1. ## Cylinder with uniform charge distribution - algebra block!

I have a cylinder whose radius, r = a & length = L
charge distribution through cylinder is
ρ = C/2 * r3
where r = radial distance in cylindrical coordinates
C = constant
show that the average charge density ρbar = Ca3 / 5

* * * * * * * * * * * * *

I have average charge = tot. charge / tot. volume

aAGH! Amendment
vol =
∏r2L

i.e. ρ / ∏r2L

= ((C/2)*r3) / ∏r2L

= Cr3 / 2∏r2L

= Cr / 2∏L

= Cr2 / 6.28L

Now this should make more sense to me but doesn't.

2. ## Re: Cylinder with uniform charge distribution - algebra block!

$\rho$ is not the "tot. charge", it is the charge at a single point.
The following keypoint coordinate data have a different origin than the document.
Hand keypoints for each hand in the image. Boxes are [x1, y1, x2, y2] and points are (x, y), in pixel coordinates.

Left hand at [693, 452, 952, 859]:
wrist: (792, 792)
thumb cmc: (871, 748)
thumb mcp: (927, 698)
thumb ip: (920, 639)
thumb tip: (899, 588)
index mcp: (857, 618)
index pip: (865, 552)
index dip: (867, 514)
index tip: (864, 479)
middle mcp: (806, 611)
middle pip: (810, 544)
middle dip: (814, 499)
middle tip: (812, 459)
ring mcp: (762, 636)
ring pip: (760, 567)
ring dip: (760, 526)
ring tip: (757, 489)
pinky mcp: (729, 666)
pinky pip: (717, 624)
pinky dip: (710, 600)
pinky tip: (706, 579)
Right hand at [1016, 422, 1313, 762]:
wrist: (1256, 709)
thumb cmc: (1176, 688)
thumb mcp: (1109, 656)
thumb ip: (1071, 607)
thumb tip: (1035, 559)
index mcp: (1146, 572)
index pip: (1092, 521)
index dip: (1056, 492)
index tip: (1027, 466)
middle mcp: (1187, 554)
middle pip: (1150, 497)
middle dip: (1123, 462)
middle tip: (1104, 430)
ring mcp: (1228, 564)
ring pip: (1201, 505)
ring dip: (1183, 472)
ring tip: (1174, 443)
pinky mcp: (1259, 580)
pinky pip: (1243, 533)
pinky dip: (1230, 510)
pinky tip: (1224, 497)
It's been a few years since I took calculus (so maybe someone else can correct me if I'm mistaken), but I believe you need to calculate:
$\int_{r=0}^{r=a}{\int_{\theta=0}^{\theta=2\pi}{ \frac{C}{2} r^3 \,d\theta\,dr\ }} = 2\pi \int_0^a{ \frac{C}{2} r^3 \,dr }$

3. ## Re: Cylinder with uniform charge distribution - algebra block!

Of course.
All makes perfect sense.